Wolverine 5.6 brought an ability to cleanly and effectively utilize a traditional .NET approach for “Domain Event” publishing through EF Core to Wolverine’s messaging.
I wrote about that at the time in “Classic” .NET Domain Events with Wolverine and EF Core.
Wolverine 5.7 Knocked Out Bugs
There wasn’t many new features of note, but Wolverine 5.7 less than a week after 5.6 had five contributors and knocked out a dozen issues. The open issue count in Wolverine crested in December in the low 70’s and it’s down to the low 30’s right now.
Client Requests in Wolverine 5.8
Wolverine 5.8 gave us some bug fixes, but also a couple new features requested by JasperFx clients:
- A new command line tool to dump out the “service capabilities” of the system. This client is using that with a Verify test just to detect any accidental changes in configuration of a very large Wolverine system.
- The ability to send raw binary message data with Wolverine. This was a client request to integrate with their existing job scheduling tooling.
The Community Went Into High Gear with Wolverine 5.9
Wolverine 5.9 dropped the week before Christmas with contributions from 7 different people.
The highlights are:
- Sandeep Desai has been absolutely on fire as a contributor to Wolverine and he made the HTTP Messaging Transport finally usable in this release with several other pull requests in later versions that also improved that feature. This is enabling Wolverine to use HTTP as a messaging transport. I’ve long wanted this feature as a prerequisite for CritterWatch.
- Lodewijk Sioen added Wolverine middleware support for using Data Annotations with Wolverine.HTTP
- The Rabbit MQ integration got more robust about reconnecting on errors
Wolverine 5.10 Kicked off 2026 with a Bang!
Wolverine 5.10 came out last week with contributions from eleven different folks. Plenty of bug fixes and contributions built up over the holidays. The highlights include:
- A long requested NATS.io backed messaging transport option from thedonmon.

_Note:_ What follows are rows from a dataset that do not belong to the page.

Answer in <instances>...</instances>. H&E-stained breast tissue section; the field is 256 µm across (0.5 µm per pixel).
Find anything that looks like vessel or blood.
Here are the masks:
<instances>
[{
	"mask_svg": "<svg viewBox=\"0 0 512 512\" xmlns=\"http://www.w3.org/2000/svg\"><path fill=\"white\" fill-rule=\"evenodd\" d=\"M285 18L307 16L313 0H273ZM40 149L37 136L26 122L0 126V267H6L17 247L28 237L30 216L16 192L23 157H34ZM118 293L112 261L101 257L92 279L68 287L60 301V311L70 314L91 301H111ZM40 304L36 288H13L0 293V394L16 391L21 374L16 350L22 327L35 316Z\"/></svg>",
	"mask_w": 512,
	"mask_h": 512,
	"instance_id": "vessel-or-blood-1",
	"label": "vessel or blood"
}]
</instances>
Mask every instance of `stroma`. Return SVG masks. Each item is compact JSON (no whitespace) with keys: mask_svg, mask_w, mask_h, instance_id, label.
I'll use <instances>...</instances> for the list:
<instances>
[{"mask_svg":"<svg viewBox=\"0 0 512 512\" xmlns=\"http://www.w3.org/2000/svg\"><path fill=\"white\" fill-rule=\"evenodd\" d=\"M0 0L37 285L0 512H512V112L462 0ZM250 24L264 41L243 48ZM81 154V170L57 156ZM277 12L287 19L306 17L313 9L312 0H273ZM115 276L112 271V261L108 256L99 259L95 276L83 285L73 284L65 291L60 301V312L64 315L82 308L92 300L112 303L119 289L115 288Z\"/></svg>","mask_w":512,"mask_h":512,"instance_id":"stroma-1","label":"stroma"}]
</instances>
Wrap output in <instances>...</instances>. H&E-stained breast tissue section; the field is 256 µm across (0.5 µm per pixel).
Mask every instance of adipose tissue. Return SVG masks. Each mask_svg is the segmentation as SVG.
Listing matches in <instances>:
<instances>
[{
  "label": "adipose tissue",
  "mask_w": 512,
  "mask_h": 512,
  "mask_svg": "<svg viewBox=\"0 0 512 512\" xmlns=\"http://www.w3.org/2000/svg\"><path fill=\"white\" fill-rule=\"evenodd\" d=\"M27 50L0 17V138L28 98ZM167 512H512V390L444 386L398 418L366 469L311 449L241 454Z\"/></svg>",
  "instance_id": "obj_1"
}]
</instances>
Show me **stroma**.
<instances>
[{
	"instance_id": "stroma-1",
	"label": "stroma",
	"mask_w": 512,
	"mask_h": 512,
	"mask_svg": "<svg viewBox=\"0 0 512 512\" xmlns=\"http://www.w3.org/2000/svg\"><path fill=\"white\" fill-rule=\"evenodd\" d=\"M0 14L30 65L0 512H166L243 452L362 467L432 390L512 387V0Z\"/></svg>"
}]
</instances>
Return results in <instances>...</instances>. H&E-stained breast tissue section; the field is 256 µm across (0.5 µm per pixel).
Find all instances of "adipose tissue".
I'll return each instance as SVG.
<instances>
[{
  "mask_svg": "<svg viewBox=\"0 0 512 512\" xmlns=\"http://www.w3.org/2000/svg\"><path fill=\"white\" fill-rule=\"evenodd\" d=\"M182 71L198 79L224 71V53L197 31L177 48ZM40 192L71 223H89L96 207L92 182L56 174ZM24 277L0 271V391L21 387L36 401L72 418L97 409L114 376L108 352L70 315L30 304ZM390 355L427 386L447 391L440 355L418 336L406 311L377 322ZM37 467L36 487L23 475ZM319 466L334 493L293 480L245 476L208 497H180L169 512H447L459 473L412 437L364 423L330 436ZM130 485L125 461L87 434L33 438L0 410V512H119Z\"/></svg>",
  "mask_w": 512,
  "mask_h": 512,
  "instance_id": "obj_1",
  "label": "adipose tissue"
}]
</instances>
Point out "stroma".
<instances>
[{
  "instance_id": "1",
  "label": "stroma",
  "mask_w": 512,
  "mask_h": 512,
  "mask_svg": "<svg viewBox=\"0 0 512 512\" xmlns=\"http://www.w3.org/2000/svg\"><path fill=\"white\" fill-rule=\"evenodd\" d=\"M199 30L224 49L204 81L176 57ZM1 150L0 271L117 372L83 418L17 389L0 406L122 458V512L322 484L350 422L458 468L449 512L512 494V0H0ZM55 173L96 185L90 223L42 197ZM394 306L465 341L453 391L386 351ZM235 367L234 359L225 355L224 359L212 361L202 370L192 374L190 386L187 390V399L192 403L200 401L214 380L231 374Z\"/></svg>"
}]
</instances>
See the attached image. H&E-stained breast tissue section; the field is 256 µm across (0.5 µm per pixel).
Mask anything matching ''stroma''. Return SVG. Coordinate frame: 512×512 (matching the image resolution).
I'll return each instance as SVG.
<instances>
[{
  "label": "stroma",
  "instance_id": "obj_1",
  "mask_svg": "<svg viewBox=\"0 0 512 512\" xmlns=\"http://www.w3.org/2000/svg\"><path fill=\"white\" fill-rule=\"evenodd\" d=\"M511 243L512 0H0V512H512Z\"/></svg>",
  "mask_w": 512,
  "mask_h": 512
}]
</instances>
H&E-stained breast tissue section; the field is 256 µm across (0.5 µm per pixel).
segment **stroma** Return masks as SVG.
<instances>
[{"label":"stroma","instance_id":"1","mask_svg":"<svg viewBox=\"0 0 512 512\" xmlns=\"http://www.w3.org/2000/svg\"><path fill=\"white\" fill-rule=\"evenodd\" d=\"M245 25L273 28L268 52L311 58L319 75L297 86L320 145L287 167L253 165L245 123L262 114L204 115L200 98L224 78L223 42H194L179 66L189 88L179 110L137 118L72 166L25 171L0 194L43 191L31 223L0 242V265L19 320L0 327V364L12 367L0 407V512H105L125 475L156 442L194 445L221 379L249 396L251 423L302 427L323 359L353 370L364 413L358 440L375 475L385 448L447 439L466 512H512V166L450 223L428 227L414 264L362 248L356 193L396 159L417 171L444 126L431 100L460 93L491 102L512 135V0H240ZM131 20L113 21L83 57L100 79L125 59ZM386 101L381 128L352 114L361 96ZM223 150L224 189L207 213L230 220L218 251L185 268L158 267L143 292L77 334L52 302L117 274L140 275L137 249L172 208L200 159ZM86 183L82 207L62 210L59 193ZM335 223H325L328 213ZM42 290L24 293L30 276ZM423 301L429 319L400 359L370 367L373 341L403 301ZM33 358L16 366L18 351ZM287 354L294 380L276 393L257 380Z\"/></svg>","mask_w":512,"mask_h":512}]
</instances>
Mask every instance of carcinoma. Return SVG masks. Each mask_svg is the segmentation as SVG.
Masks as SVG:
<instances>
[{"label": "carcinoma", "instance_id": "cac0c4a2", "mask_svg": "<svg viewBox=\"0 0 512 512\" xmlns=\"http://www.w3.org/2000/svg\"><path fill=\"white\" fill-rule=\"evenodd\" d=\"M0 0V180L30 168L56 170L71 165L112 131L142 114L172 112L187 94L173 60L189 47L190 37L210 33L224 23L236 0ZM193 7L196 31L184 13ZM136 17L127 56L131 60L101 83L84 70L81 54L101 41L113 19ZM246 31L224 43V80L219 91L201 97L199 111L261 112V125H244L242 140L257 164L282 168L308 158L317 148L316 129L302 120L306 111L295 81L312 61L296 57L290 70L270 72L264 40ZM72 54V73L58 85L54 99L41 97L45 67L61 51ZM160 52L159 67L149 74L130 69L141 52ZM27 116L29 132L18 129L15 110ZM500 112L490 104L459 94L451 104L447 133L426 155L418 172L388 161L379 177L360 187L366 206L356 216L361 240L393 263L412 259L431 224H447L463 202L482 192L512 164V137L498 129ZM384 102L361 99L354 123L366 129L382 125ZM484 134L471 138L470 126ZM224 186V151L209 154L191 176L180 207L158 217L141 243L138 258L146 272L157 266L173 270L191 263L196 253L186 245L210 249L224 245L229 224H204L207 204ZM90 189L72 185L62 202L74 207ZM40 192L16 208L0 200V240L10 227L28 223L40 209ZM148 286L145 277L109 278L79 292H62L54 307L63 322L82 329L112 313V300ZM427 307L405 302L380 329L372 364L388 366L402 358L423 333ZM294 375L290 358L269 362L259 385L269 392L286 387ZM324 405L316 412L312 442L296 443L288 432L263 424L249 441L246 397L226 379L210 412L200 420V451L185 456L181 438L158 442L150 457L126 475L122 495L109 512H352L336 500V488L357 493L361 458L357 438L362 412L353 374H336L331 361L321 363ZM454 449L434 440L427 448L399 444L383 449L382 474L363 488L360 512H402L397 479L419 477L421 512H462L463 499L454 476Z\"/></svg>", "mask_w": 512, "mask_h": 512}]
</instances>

- Daniel Winkler added the ability to connect to existing GCP subscriptions
- We got a perfectly normal contribution to add integration with Azure SignalR to our SignalR support
- Sandeep Desai added support for native Redis message scheduling to our integration
And several random requests for JasperFx clients because that’s something we do to support our clients.
Wolverine 5.11 adds More Idempotency Options
Wolverine 5.11 dropped this week with more bug fixes and new capabilities from five contributors. The big new feature was an improved option for enforcing message idempotency on non-transactional handlers as a request from a JasperFx support client.
using var host = await Host.CreateDefaultBuilder() .UseWolverine(opts => { opts.Durability.Mode = DurabilityMode.Solo; opts.Services.AddDbContextWithWolverineIntegration<CleanDbContext>(x => x.UseSqlServer(Servers.SqlServerConnectionString)); opts.Services.AddResourceSetupOnStartup(StartupAction.ResetState); opts.Policies.AutoApplyTransactions(IdempotencyStyle.Eager); opts.PersistMessagesWithSqlServer(Servers.SqlServerConnectionString, "idempotency"); opts.UseEntityFrameworkCoreTransactions(); // THIS RIGHT HERE opts.Policies.AutoApplyIdempotencyOnNonTransactionalHandlers(); }).StartAsync();
That release also included several bug fixes and an effort from me to go fill in some gaps in the documentation website. That release got us down to the lowest open issue count in years.
Summary
The Wolverine community has been very busy, it is actually a community of developers from all over the world, and we’re improving fast.
I do think that the release cadence will slow down somewhat though as this has been an unusual burst of activity.